イングランド遠征第2戦、イングランドとの戦いは1-1で引き分けた。オーウェンに先制点を許したが、後半に小野が同点ゴールを決めた。この遠征は1勝1分、9日には埼玉スタジアムでインド戦を戦う。

執筆者:小野寺 俊明

■ジーコ監督

「今日は前半の立ち上がりに相手の出方を見すぎた。それによって彼らのクオリティの高い中盤がボールを回す、あるいは人が動くという形を受け入れてしまった。ただし足元に自分たちのボールがつながり出すとリズムがつかめたんで、これはいけるなと思って試合の展開を見ていた。先制はされたが、後半に入って同点にして、非常にチャンスも作り出して、かなり落ち着きが出てきた。自分たちが回すべき時は回せたし、守備の時でも切り替えの速さ、落ち着き、周りが非常に見えていたので、逆転してもおかしくない展開だった。
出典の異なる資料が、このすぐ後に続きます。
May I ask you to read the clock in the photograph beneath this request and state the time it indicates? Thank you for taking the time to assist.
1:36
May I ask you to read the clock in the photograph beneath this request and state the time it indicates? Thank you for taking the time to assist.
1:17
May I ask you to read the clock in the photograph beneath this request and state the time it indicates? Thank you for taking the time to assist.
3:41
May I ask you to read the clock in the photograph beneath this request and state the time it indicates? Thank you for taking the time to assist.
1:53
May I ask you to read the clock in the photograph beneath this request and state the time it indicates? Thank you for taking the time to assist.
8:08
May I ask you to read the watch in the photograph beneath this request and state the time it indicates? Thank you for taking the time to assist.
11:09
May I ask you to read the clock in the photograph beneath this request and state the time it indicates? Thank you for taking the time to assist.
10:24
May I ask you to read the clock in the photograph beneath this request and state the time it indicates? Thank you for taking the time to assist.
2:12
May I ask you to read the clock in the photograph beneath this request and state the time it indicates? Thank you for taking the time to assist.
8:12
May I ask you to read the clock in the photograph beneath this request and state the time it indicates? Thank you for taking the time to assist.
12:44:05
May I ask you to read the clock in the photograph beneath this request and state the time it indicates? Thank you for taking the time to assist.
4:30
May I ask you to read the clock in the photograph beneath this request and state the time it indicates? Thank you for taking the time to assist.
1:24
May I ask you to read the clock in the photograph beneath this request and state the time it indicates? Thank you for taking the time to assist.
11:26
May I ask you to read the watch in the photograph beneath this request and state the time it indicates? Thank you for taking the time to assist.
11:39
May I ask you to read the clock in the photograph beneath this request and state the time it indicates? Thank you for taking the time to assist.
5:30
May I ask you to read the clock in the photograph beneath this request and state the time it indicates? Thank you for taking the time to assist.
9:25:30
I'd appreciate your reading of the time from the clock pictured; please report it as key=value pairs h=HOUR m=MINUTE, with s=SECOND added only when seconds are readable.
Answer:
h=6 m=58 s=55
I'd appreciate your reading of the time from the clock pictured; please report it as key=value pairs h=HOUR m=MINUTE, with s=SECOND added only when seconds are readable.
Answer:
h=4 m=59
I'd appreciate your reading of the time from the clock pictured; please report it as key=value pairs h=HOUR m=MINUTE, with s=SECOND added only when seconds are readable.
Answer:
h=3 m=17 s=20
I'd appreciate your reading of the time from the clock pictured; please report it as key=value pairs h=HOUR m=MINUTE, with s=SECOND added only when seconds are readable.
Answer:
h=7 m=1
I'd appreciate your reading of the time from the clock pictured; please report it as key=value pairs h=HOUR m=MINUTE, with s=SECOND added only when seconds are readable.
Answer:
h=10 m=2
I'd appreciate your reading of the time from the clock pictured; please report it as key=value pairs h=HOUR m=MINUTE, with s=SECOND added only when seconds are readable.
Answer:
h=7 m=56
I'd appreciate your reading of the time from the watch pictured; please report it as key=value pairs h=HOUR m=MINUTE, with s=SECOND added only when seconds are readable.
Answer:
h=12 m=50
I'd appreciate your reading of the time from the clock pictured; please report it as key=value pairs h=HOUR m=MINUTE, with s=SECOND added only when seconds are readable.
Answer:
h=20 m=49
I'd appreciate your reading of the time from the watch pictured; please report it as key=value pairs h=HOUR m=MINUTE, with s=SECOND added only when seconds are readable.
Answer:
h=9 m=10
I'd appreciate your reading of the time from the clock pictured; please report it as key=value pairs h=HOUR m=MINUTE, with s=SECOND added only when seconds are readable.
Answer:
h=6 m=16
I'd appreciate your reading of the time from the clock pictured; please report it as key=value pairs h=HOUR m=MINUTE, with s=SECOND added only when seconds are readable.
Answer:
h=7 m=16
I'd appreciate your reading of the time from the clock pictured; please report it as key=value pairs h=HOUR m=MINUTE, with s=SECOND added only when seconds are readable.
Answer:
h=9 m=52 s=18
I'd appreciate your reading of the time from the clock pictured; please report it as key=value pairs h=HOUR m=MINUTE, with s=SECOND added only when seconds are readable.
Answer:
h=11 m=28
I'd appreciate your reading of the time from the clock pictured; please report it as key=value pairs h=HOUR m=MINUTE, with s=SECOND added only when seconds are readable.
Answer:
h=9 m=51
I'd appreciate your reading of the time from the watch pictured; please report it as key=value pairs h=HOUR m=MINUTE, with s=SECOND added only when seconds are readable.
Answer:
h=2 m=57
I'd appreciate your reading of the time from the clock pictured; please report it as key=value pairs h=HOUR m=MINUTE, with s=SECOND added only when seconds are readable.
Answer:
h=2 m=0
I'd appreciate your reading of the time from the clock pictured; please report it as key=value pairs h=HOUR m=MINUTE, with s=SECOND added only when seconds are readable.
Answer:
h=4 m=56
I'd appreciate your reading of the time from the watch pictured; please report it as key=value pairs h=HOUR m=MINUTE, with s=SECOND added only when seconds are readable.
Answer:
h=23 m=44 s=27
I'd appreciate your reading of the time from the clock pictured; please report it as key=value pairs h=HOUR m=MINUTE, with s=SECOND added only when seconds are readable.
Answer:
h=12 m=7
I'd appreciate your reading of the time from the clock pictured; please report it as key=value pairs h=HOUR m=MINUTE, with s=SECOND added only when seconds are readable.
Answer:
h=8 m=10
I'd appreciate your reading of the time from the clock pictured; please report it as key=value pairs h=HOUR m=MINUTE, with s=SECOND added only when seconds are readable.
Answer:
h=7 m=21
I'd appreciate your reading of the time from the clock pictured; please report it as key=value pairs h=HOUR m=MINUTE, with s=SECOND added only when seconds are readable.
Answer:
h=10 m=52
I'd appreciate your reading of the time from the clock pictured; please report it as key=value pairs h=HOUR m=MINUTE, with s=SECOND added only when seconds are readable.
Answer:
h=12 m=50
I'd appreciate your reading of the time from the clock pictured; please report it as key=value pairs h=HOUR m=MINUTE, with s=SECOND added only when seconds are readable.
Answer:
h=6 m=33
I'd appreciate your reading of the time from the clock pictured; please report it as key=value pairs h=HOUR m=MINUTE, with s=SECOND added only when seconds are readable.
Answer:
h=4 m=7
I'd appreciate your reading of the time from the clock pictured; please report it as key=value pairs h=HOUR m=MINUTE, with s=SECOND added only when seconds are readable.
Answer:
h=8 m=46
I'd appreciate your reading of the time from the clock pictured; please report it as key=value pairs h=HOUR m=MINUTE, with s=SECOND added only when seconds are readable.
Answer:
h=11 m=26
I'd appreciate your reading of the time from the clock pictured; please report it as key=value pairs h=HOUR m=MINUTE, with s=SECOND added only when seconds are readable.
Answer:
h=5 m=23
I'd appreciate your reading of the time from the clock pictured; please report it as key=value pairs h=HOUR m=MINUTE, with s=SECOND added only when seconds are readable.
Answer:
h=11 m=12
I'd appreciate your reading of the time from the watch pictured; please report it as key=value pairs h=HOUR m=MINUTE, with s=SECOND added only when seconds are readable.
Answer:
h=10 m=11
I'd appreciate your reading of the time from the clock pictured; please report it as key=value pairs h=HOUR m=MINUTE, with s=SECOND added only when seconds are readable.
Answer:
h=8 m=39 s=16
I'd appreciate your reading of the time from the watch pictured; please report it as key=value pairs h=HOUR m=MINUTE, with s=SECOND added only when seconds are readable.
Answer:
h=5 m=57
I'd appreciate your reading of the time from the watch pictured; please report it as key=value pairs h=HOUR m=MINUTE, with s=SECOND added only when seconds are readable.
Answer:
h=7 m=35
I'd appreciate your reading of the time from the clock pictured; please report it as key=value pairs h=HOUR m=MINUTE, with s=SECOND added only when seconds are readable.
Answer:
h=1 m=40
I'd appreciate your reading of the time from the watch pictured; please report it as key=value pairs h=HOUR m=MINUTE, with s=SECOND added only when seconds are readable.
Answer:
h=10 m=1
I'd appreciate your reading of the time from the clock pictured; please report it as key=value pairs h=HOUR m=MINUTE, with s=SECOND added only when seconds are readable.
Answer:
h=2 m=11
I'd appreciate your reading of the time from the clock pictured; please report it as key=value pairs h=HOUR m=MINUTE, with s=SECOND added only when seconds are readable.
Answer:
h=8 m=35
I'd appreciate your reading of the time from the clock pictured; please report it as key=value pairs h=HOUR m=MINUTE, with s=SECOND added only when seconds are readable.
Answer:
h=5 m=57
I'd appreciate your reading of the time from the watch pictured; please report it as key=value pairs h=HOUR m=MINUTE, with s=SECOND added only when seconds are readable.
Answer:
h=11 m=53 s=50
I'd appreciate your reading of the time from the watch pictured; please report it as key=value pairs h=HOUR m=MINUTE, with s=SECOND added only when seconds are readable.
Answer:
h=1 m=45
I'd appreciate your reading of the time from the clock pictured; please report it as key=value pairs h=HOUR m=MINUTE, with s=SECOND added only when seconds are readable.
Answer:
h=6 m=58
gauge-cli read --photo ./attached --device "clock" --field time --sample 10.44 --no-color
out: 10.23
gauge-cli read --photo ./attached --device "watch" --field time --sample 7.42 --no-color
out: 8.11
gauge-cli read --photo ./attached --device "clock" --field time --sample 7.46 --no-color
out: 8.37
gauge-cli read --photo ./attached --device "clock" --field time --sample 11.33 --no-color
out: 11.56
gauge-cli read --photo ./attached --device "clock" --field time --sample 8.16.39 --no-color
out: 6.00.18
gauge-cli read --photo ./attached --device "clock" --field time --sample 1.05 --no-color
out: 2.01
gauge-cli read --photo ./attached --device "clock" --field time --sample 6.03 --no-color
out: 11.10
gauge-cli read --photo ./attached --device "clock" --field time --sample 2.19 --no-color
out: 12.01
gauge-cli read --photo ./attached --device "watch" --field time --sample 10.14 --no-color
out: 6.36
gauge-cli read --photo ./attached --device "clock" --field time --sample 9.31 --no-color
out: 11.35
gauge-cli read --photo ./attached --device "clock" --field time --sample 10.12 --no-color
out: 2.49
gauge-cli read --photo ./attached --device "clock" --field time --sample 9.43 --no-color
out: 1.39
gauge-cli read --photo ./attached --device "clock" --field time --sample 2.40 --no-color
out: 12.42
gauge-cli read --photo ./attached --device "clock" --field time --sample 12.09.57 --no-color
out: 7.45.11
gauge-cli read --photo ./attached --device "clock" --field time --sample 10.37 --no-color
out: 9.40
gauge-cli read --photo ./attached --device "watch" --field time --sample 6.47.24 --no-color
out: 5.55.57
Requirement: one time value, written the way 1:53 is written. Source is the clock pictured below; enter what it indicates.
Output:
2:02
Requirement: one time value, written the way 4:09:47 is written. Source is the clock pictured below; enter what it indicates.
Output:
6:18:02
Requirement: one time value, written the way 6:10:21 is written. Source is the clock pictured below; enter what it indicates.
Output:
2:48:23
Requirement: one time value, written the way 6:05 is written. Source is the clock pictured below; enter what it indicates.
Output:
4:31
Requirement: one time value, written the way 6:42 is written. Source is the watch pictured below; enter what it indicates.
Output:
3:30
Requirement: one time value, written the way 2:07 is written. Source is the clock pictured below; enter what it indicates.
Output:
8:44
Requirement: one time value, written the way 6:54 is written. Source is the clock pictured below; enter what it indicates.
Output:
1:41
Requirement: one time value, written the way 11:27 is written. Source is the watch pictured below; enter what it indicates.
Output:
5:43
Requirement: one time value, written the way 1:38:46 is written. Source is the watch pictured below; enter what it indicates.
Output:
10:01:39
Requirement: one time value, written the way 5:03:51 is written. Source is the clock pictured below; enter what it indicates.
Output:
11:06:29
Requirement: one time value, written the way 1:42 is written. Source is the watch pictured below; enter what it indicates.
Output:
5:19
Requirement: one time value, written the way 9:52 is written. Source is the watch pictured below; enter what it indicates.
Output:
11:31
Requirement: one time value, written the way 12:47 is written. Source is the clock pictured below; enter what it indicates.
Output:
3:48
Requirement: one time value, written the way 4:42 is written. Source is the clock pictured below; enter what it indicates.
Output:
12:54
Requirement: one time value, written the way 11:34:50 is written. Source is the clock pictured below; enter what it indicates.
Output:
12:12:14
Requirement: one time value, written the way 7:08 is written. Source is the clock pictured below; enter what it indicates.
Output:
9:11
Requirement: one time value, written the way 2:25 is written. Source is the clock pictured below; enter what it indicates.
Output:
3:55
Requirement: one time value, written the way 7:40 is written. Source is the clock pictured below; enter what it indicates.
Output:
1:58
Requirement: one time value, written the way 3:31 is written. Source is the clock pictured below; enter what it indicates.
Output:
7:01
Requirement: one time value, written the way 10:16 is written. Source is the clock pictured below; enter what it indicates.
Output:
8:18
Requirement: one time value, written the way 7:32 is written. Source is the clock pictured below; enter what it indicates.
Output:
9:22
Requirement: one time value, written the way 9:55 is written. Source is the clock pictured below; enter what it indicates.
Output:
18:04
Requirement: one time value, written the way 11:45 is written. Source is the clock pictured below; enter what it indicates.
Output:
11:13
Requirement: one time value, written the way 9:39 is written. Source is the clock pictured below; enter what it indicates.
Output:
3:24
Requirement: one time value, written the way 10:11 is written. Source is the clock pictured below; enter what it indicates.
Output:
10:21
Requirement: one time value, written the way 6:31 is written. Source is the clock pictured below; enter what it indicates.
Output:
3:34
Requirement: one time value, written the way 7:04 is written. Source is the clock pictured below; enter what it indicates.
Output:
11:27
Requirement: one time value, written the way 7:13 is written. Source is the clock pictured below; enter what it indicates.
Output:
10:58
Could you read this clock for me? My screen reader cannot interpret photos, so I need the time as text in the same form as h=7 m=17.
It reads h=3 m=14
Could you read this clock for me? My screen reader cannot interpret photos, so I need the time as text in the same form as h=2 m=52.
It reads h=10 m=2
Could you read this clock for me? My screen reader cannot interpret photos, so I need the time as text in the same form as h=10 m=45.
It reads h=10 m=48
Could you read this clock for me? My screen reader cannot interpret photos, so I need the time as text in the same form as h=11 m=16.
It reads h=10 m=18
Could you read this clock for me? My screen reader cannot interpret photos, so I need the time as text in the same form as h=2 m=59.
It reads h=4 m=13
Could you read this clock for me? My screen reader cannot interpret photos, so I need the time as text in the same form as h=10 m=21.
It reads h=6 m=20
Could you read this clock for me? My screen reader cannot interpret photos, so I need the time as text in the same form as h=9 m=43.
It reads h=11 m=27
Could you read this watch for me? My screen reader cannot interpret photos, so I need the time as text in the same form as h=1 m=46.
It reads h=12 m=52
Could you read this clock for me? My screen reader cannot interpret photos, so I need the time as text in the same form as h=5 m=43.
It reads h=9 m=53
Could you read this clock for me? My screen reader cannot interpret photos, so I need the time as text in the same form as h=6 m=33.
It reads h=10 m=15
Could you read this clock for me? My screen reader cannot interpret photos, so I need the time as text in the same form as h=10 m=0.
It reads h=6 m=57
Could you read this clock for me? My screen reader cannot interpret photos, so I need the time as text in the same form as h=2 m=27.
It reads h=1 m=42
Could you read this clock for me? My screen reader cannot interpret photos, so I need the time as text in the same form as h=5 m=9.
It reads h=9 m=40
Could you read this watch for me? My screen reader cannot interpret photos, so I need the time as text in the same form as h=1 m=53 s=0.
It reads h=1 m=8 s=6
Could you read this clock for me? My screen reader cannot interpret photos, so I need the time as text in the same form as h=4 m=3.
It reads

日本はここにただ単に試合をしにきたんじゃなくて、勝ちにきたチームであるということをみなさんに分かってもらえたと思う」

……イングランドについては?

「中盤のパスの精度、資質が彼らの大きな特徴。やはりイングランドは非常に質の高いチームだ。非常に個人の質が高い。どのような形でも個人が一発のプレーをすることできるし、個人の技量で試合をひっくり返せる力を持っている。今は合宿中ということで非常に体力的にきついものがあるだろうが、あと2週間あるし、コンディションを調整すればフランスに勝てる力は十分にある。今日はイングランドのよさを消したという意味で、日本は上手く対応していたと思う。彼らの特徴であるパス回し、厳しい状態になった時の背後からのロングパス、1人が競って落とした後のカバーなど、細かいことをすべて日本が出来ていた。それが最大の評価だ」

……両サイドの三都主、加地がよかったのではないか?

「なかなか一緒に練習できる日数が少ないので、その中でそれぞれの選手が抱えているコンディション、あるいは試合カンにばらつきがある。小野はフェイエノールトでコンスタントに試合に出ていて、フィジカル的にもコンディション的にも非常にいい。稲本は出たり出なかったり。中村もケガがあって、出場機会が少なく、試合カンを取り戻せてない。そんな中で非常によく走っていた。このように同じ舞台、本番を何度も何度も繰り返していくことによってさらにもっとクオリティは上がっていく。小野のシュート、その前の仕掛けを見ていると1人1人の資質を感じられるし。これからもっともっとよくなる可能性が非常に高いと思う。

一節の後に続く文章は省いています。